文書抜粋:

第4章、第5章は観念的、或いは思想ベースの話。
で、第6章で纏める、という構成。
なのだが、纏め切れていない印象。
竜頭蛇尾っちゃ竜頭蛇尾だが、
実際難しい課題であり、
このような纏まり方がリアルなのかも知れない。
第4章、第5章は特に目新しい理論を展開している訳ではないが、
現代思想や歴史観について整理されており、分かりやすい。
個人的には「理性」「事実」しか広汎なコミュニケーションの共通基盤にならないと思うので、
言っても仕方がないと感じる。
アンチテーゼとして評価する余地はあるが、
主旋律にはならないし、
学問を宗教にしてしまうからするべきでもないと思う。
あと、「キツネにだまされる」のは農村の物語であり、
都市化する中で消失していく物語なのでは、と感じた。
「王子の狐」なんか代表的だが、
都市では早い段階で「狐が人を騙す」素朴なイメージを
茶化す感覚が生じているのではないか。
この本は農村ベースで書かれているので全く触れられていないが、
そのあたりに不足感はある。
ただ、この本を読んでいろいろ感じたこともあり、収穫はあった。

課題一覧:
• a. 書評の「アンチテーゼとして評価する余地はあるが、」から「そのあたりに不足感はある。」までを、「農村」を「山村」に置き換えて書き写しなさい。
• b. 書評の筆者が、広汎なコミュニケーションの共通基盤になり得るのは何と何だけだと考えているか答えなさい。
• c. 書評の最後の文の後に続けて、文章を書き進めなさい。

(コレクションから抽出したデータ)
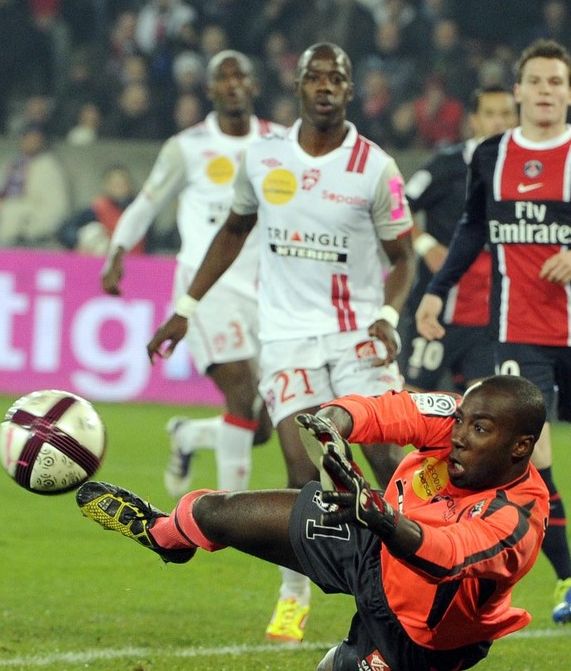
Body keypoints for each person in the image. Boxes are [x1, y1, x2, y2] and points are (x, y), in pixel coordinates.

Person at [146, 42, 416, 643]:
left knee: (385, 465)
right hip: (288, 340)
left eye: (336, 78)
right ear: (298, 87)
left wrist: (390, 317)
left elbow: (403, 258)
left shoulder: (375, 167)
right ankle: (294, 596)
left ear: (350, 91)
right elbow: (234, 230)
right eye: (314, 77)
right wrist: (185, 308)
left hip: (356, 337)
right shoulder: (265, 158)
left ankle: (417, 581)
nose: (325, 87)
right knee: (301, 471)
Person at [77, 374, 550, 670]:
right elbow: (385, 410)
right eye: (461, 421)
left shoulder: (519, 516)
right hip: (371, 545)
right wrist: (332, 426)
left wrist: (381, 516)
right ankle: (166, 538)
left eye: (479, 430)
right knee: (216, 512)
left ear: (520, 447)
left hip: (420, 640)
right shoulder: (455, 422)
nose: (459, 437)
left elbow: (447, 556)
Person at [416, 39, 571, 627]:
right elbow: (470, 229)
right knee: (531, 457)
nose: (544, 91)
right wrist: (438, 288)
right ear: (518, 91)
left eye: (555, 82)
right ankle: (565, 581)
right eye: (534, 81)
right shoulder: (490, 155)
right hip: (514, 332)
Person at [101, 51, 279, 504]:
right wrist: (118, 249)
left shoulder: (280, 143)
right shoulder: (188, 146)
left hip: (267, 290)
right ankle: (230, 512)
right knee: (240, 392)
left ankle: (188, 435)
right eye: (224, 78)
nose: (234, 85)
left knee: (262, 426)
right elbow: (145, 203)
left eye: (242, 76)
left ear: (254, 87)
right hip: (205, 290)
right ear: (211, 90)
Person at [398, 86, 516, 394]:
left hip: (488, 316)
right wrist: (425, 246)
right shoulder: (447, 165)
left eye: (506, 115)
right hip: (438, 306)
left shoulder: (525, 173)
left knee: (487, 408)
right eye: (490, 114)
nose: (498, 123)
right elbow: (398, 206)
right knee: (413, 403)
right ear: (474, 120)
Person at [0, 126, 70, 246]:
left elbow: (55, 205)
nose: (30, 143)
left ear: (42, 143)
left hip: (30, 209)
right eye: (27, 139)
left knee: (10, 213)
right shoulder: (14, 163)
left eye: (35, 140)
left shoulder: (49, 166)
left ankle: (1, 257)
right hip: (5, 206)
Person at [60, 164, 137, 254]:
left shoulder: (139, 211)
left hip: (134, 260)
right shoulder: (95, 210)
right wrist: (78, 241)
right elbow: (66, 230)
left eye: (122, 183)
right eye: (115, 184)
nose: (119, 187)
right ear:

記述解答:
• a.
アンチテーゼとして評価する余地はあるが、
主旋律にはならないし、
学問を宗教にしてしまうからするべきでもないと思う。
あと、「キツネにだまされる」のは山村の物語であり、
都市化する中で消失していく物語なのでは、と感じた。
「王子の狐」なんか代表的だが、
都市では早い段階で「狐が人を騙す」素朴なイメージを
茶化す感覚が生じているのではないか。
この本は山村ベースで書かれているので全く触れられていないが、
そのあたりに不足感はある。

• b. 「理性」と「事実」

• c.
一つは、落語の演じ方で特に近年、
科学的、というか理屈っぽくなっている感覚があったのだが、
その裏付けのようなもの。
私は「竹の水仙」のような左甚五郎ものが好きなのだが、
例えば「新しい竹は水を吸うから」といった理由付けが為されることがある。
でも個人的には、
左甚五郎は名人だから、という理由だけで、
作ったものが水を吸って花を咲かせたり、動き出したり、妊娠させたりする、
で良いと感じている。
そのあたりにギャップがある。
そこに理由が求められるのは、「理性」に絡め取られた一つの現われなのかな、と感じた。
でも理由付けに拘り過ぎると、
「ウッソだあ」と思われるようなネタが出来なくなる自縄自縛に陥ると思うのだが。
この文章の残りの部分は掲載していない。